Since I got the Magic Bullet I have been experimenting with recipes to find the perfect smoothie for me. I clearly like things sweet, and my favorite fruit is pineapple, so I’ve been looking for something that incorporates the two. I saw a low calorie recipe on a friends blog, and decided to change it a little a bit for my needs and came up with this: 1 1/4 cups of frozen pineapple and 1/4 cup of greek yogurt – blend and you’re done! Very tasty and less then 200 calories!
This is semi-embarassing, but I have a confession to make. BaDing’s weakness is pizza, and my weakness is Dominos cheesy bread. I know it’s bad. But it stemmed from a great place. In college, the only place off campus that we could use our meal cards, was Dominos, and let me tell you, this made 2:00 am Dominos runs a regular occurrence. Since college, I rarely ever order from there, but every once in a while, I crave it! The other day I had one of these cravings and decided that it was time for me to try and make it at home with this copy-cat recipe I found. Let me just say, wow. This tasted exactly like it and it totally hit the Dominos void I was looking to fill.

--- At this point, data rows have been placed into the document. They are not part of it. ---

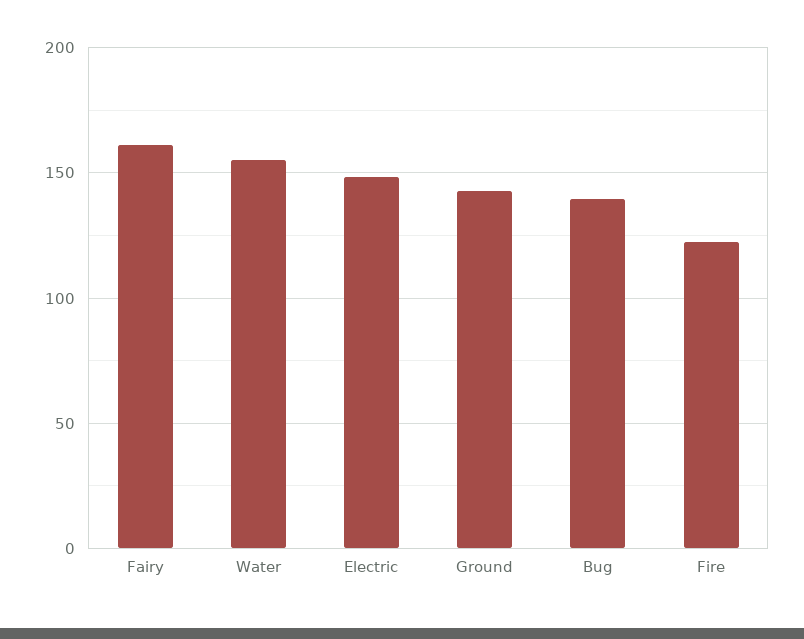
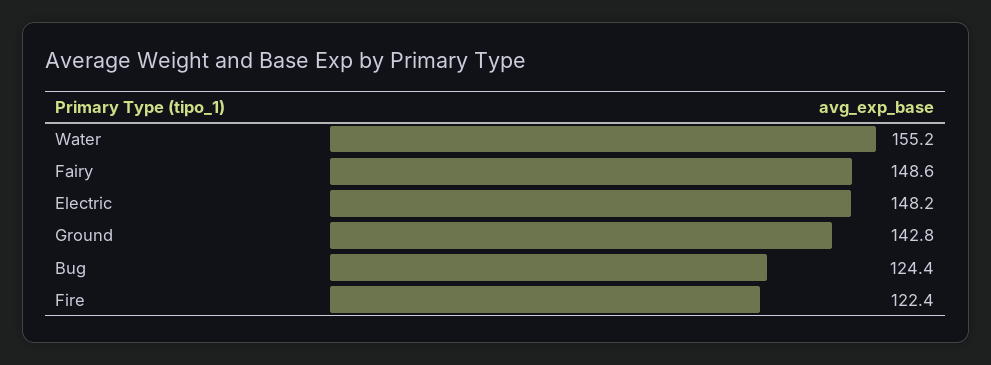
  {
-   "Fairy": 160,
+   "Fairy": 148.6,
    "Water": 155.2,
    "Electric": 148.2,
    "Ground": 142.8,
-   "Bug": 140,
+   "Bug": 124.4,
    "Fire": 122.4
  }

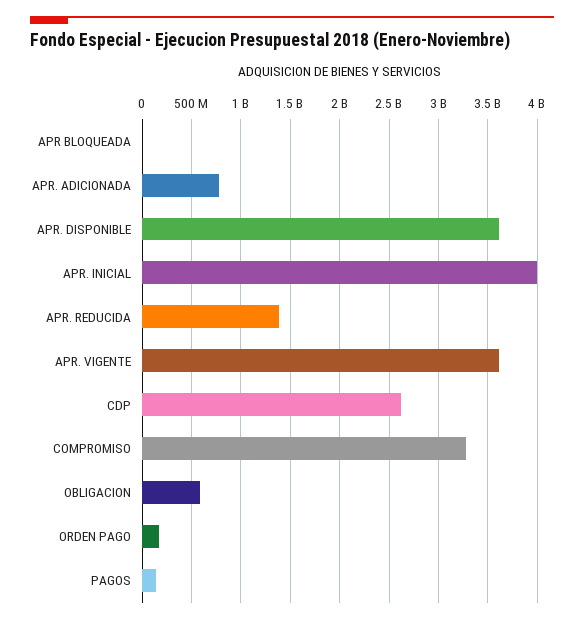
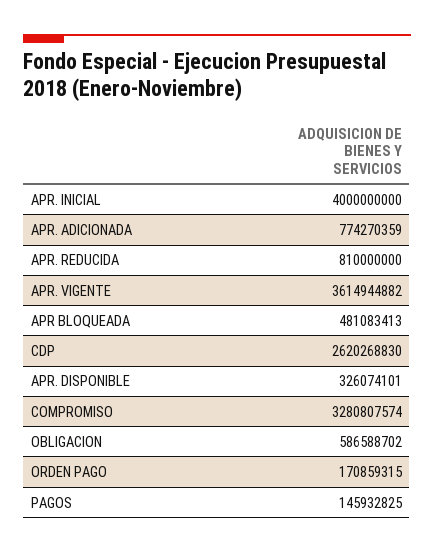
  {
-   "APR BLOQUEADA": 0,
+   "APR BLOQUEADA": 481083413,
    "APR. ADICIONADA": 774270359,
-   "APR. DISPONIBLE": 3600000000,
+   "APR. DISPONIBLE": 326074101,
    "APR. INICIAL": 4000000000,
-   "APR. REDUCIDA": 1400000000,
+   "APR. REDUCIDA": 810000000,
    "APR. VIGENTE": 3614944882,
    "CDP": 2620268830,
    "COMPROMISO": 3280807574,
    "OBLIGACION": 586588702,
    "ORDEN PAGO": 170859315,
    "PAGOS": 145932825
  }

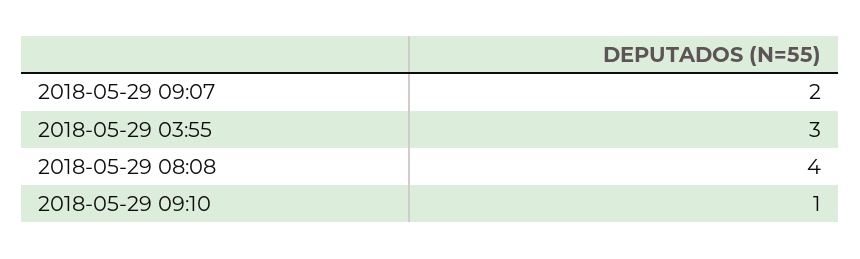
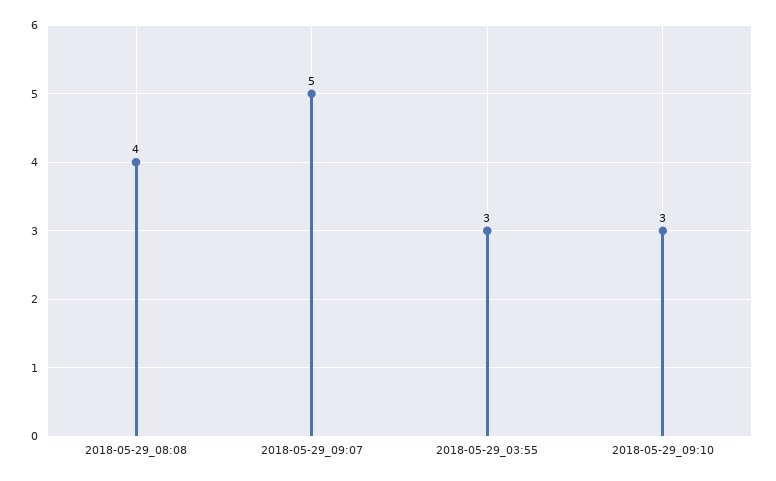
  {
-   "2018-05-29 09:07": 2,
+   "2018-05-29 09:07": 5,
    "2018-05-29 03:55": 3,
    "2018-05-29 08:08": 4,
-   "2018-05-29 09:10": 1
+   "2018-05-29 09:10": 3
  }

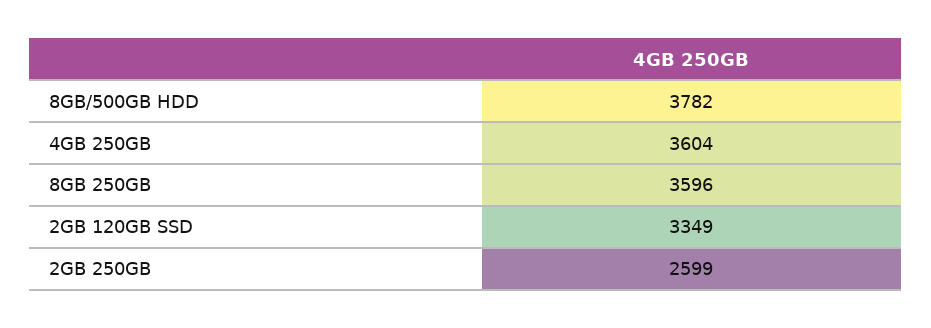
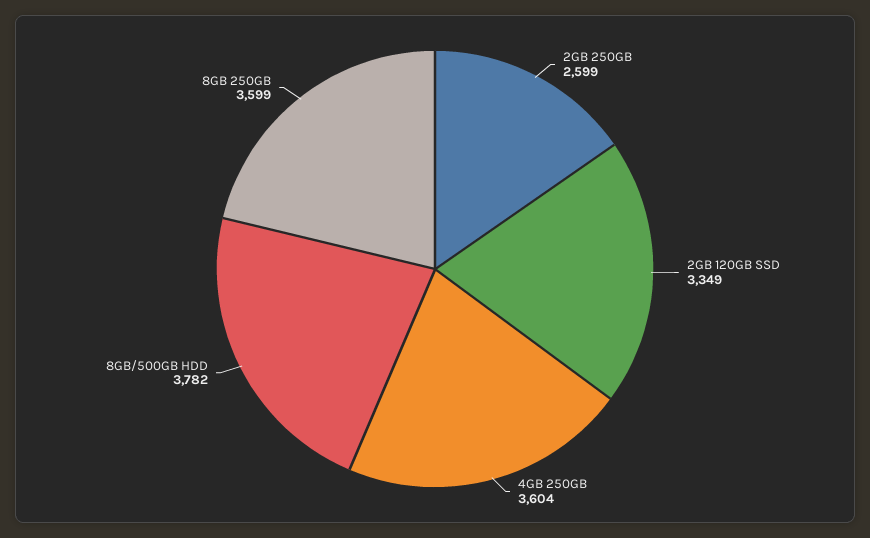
  {
    "8GB/500GB HDD": 3782,
    "4GB 250GB": 3604,
-   "8GB 250GB": 3596,
+   "8GB 250GB": 3599,
    "2GB 120GB SSD": 3349,
    "2GB 250GB": 2599
  }

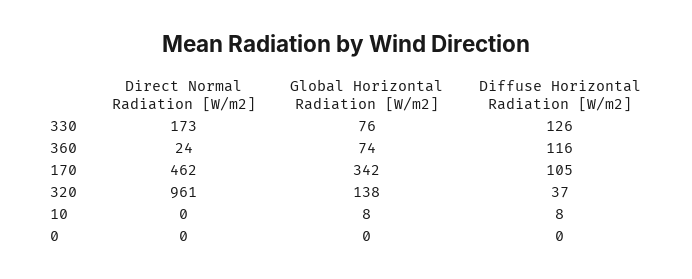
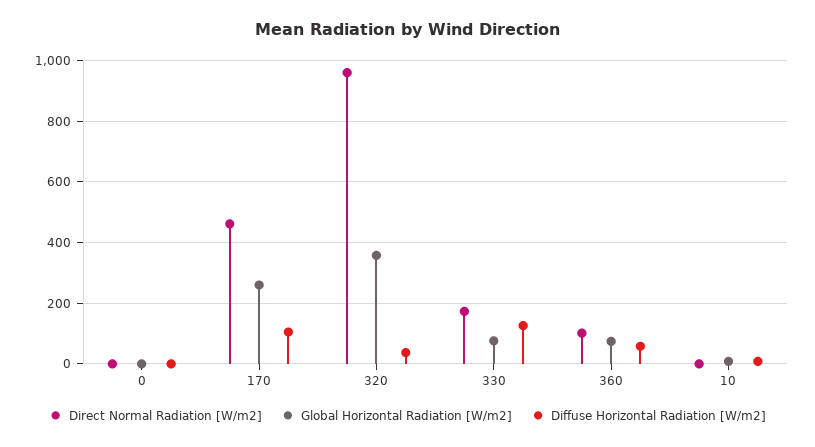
  {
    "Direct Normal Radiation [W/m2]": {
      "330": 173,
-     "360": 24,
+     "360": 100,
      "170": 462,
      "320": 961,
      "10": 0,
      "0": 0
    },
    "Global Horizontal Radiation [W/m2]": {
      "330": 76,
      "360": 74,
-     "170": 342,
+     "170": 260,
-     "320": 138,
+     "320": 360,
      "10": 8,
      "0": 0
    },
    "Diffuse Horizontal Radiation [W/m2]": {
      "330": 126,
-     "360": 116,
+     "360": 60,
      "170": 105,
      "320": 37,
      "10": 8,
      "0": 0
    }
  }

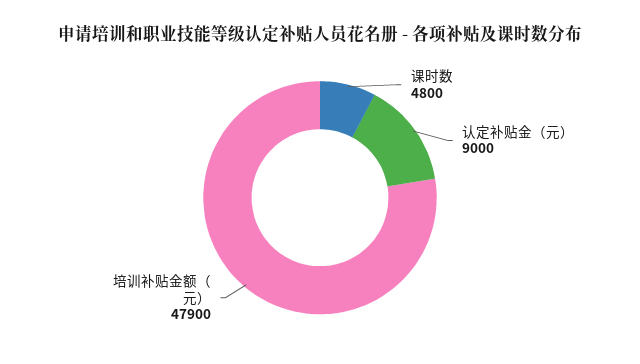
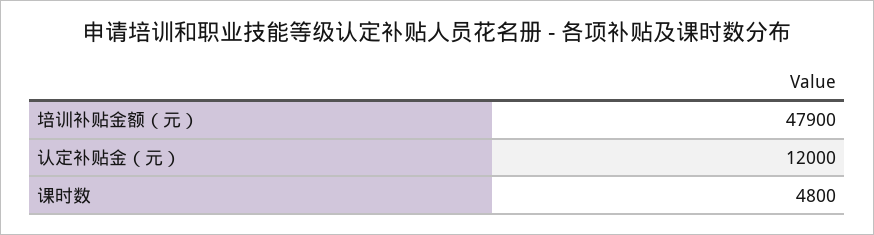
  {
    "课时数": 4800,
-   "认定补贴金（元）": 9000,
+   "认定补贴金（元）": 12000,
    "培训补贴金额（元）": 47900
  }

Earlier this year I saw this “Ultimate Chocolate Chip Cookie n’ Oreo Fudge Brownie Bar” recipe here. The second I laid eyes on this decadent treat I know who I had to make it for. My brother, Matt, absolutely loves sweets and he is one of my favorite people to bake for. His birthday was the perfect excuse to give him this outrageous combination of his favorite sweets. A layer of chocolate chip cookies, topped with a layer of double stuffed Oreos, topped with a layer of fudgey brownies, topped off with classic vanilla ice cream. Anyone with a sweet tooth needs to try this out.. and I need to get this insane dessert out of my house so I will stop eating it!
This was relatively easy to make, although I didn’t follow a recipe and just hoped for the best. Here’s what I did:
- Preheat oven to 450 degrees.
- I used a 9″ round greased pan (since I don’t have a pizza tray yet) and stretched the dough to fit the pan.
- Mix together a few tablespoons of olive oil and garlic- put into a pan and bring it to a slight boil.
- Brush the garlic oil onto the pizza dough everywhere except for a half an inch around the border.
- Mix together ricotta cheese with your favorite seasonings – I just used salt and pepper.
- Scoop generous amounts of the ricotta mixture onto the pizza dough- spread evenly. I usually see pizza places doing globs of ricotta, but I wanted to spread it. This way, every bite has mozzarella AND ricotta!
- Add as much or as little shredded mozzarella (or any cheese mixture) on top as desired.
- Place into preheated oven for 20 minutes.